Fouilles, isolement et suivi médical contestés
Me Debuisson dénonce également des fouilles à nu fréquentes, un isolement qu’il qualifie de « cognitif, psychologique et social », ainsi qu’un manque de suivi médical et des conditions d’hygiène dégradées. Il estime que ces pratiques « piétinent les principes fondamentaux du droit ».
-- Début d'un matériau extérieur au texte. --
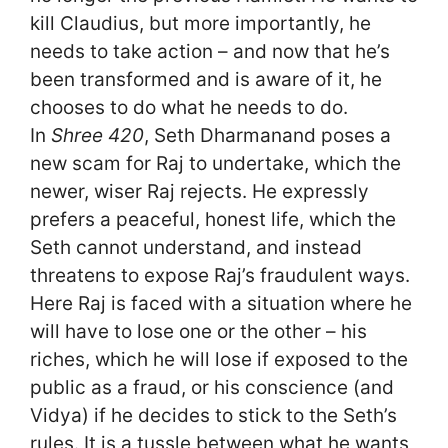
kill Claudius, but more importantly, he
needs to take action – and now that he’s
been transformed and is aware of it, he
chooses to do what he needs to do.
In
Shree 420
, Seth Dharmanand poses a
new scam for Raj to undertake, which the
newer, wiser Raj rejects. He expressly
prefers a peaceful, honest life, which the
Seth cannot understand, and instead
threatens to expose Raj’s fraudulent ways.
Here Raj is faced with a situation where he
will have to lose one or the other – his
riches, which he will lose if exposed to the
public as a fraud, or his conscience (and
Vidya) if he decides to stick to the Seth’s
rules. It is a tussle between what he wants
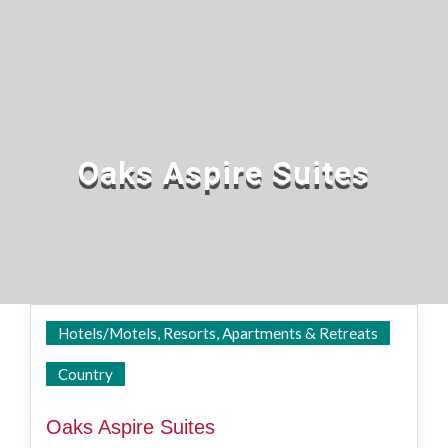
Oaks Aspire Suites
Hotels/Motels, Resorts, Apartments & Retreats
Ipswich
Country
Oaks Aspire Suites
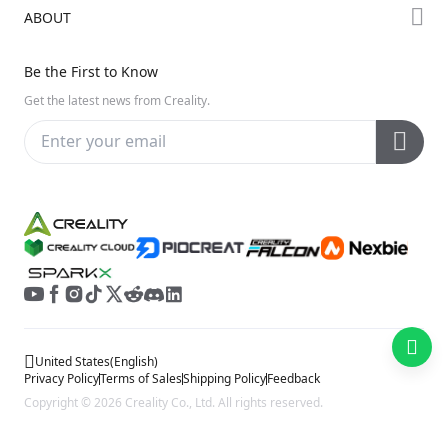
Downloads
ABOUT
Discord
Hi Series
Help Center
Reddit
About Us
Ender Series
Be the First to Know
Video Guides
Open Source
Contact Us
Get the latest news from Creality.
Warranty & Repairs
Distributors
Creality Wiki
Investor Relations
Affiliate Program
United States
(
English
)
Privacy Policy
Terms of Sales
Shipping Policy
Feedback
Copyright © 2026 Creality Co., Ltd. All rights reserved.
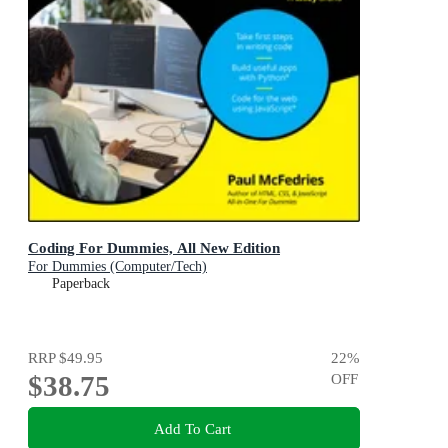
Coding For Dummies, All New Edition
For Dummies (Computer/Tech)
Paperback
RRP
$49.95
22
%
$38.75
OFF
Add To Cart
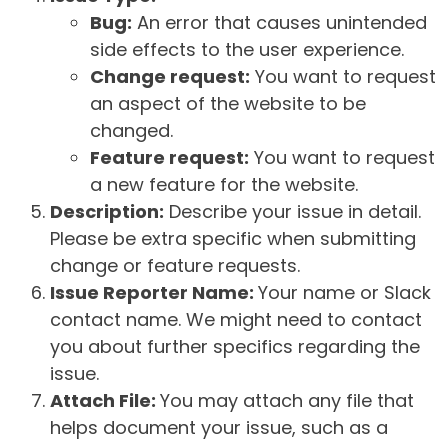
Bug:
An error that causes unintended
side effects to the user experience.
Change request:
You want to request
an aspect of the website to be
changed.
Feature request:
You want to request
a new feature for the website.
Description:
Describe your issue in detail.
Please be extra specific when submitting
change or feature requests.
Issue Reporter Name:
Your name or Slack
contact name. We might need to contact
you about further specifics regarding the
issue.
Attach File:
You may attach any file that
helps document your issue, such as a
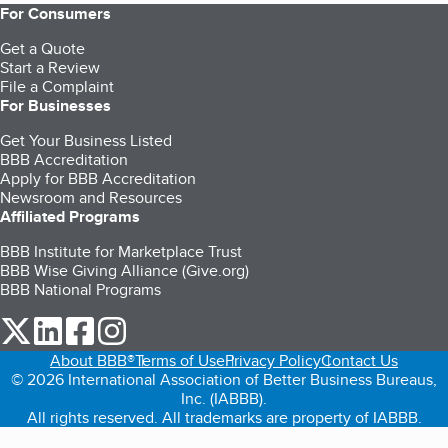
For Consumers
Get a Quote
Start a Review
File a Complaint
For Businesses
Get Your Business Listed
BBB Accreditation
Apply for BBB Accreditation
Newsroom and Resources
Affiliated Programs
BBB Institute for Marketplace Trust
BBB Wise Giving Alliance (Give.org)
BBB National Programs
our Twitter (opens in a new tab)
our LinkedIn (opens in a new tab)
our Facebook (opens in a new tab)
our Instagram (opens in a new tab)
About BBB®
Terms of Use
Privacy Policy
Contact Us
© 2026 International Association of Better Business Bureaus,
Inc. (IABBB).
All rights reserved. All trademarks are property of IABBB.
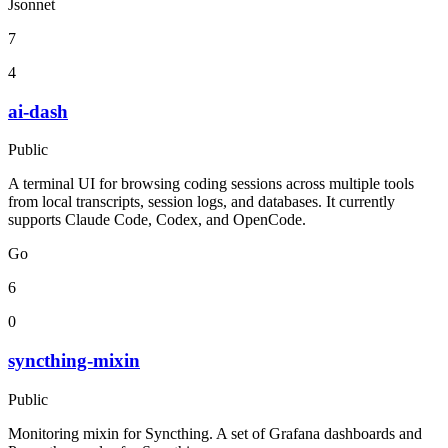
Jsonnet
7
4
ai-dash
Public
A terminal UI for browsing coding sessions across multiple tools
from local transcripts, session logs, and databases. It currently
supports Claude Code, Codex, and OpenCode.
Go
6
0
syncthing-mixin
Public
Monitoring mixin for Syncthing. A set of Grafana dashboards and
De son côté, l’administration affirme que le régime de fouilles appliqué est identique à celui des autres détenus et que le suivi médical est assuré de manière régulière, sous le contrôle du personnel soignant et dans le respect du secret médical.
La question sensible de la confidentialité avec l’avocat

Un autre point soulevé par la défense concerne la confidentialité des échanges. Me Debuisson affirme qu’un surveillant aurait évoqué auprès de son client des éléments issus d’un entretien confidentiel tenu au parloir. Un fait qu’il qualifie de « gravissime » et contraire aux droits de la défense.
L’administration pénitentiaire réfute catégoriquement cette accusation. Elle assure que les parloirs avocats ne sont équipés d’aucun dispositif d’écoute et qu’il est techniquement impossible d’entendre les conversations qui s’y tiennent.